== Supplied text
One more question, it's sitting in a temporary enclosure, which is a large crate, in the sun, and it's chosen to hide in the shade and go to sleep. During the day.. Is it trying to hibernate? We have a beautiful 78 degrees today in southern California..


----------



## Ciri (Feb 6, 2015)

She is a beautiful tortoise. it's hard to say whether she is trying to hibernate. It's quite possible. You know whether she was in hibernation when your neighbor brought her over? In any case, we are weeks away from spring, so there wouldn't be much time left to hibernate anyway. 

You asked about tortoise care:
The Arizona-Sonora Desert Museum has excellent info compiled by reptile specialist veterinarian who has cared for the museums desert tortoises for 35 years:

http://www.desertmuseum.org/programs/tap_tortcare.php

the San Diego Turtle and Tortoise Society is a great organization:

http://www.sdturtle.org/public_documents/sdtts_goodandbadgardenplants.pdf#!care-sheets/c217k

This is a brochure listing lots of really healthy native foods for desert tortoises:
http://www.azgfd.gov/w_c/tortoise/documents/NativePlantsforDesertTortoises_2008.pdf

a good source of seeds (they even have a desert tortoise wildflower mix):
http://shop.nativeseeds.org/pages/seeds

I hope this helps.
====
Tasks to perform
1/ Say whether each statement agrees with the tortoise forum thread, answering yes or no and quoting the deciding words of the thread: (a) The day described was 78 degrees in southern California. (b) Ciri states that the tortoise is certainly hibernating. (c) The desert museum's information was compiled by a veterinarian who has cared for its desert tortoises for 35 years.
2/ Write what comes next in the tortoise forum thread, picking up after its final line.
== Data for review
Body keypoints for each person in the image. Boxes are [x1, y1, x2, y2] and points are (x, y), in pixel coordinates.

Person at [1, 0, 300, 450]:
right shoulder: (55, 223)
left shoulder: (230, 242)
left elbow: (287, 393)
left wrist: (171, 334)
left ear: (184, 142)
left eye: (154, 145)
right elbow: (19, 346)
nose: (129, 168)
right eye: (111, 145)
====
== Data for review
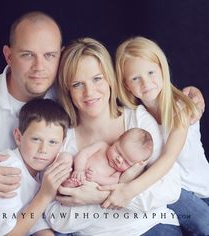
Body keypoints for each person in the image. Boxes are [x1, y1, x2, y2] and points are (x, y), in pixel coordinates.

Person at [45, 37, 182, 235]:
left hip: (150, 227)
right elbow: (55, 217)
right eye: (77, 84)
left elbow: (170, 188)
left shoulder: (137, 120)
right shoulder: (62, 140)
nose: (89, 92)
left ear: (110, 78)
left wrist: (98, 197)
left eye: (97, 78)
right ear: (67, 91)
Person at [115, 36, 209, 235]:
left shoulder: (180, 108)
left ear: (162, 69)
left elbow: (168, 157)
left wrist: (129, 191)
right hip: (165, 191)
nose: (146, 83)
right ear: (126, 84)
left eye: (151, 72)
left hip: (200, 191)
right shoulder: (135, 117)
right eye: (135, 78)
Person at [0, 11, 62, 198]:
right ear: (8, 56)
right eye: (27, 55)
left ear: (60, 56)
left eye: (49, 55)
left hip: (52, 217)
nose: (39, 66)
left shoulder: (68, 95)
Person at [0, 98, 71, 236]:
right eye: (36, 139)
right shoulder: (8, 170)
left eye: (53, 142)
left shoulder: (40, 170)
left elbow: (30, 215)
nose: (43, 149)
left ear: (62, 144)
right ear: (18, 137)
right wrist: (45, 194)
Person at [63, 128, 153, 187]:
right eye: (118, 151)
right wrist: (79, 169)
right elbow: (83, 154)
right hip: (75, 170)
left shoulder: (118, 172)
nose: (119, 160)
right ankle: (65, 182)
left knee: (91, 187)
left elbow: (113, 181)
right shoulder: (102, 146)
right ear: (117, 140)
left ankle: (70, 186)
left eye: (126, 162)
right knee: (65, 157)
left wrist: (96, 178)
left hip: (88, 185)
====
Results
1/
(a) Yes: "We have a beautiful 78 degrees today in southern California.."
(b) No: "it's hard to say whether she is trying to hibernate."
(c) Yes: "compiled by reptile specialist veterinarian who has cared for the museums desert tortoises for 35 years"

2/
Good luck with your desert tortoise.


----------



## dmmj (Feb 6, 2015)

I imagine the tortoise is trying to regulate it's temp, in a box, it can over heat quickly even in 78 degree weather.


----------



## smc (Feb 16, 2015)

A picture of the tail would be the best bet. My Pebble was though to be a girl until his growth spurt; looked just like yours. Now he's BIG with horns and glands. Give him/her a yard where you can let the wild field grass and mallows grow - they love that better than store-bought veggies. Pebble goes nuts over prickly pear fruit.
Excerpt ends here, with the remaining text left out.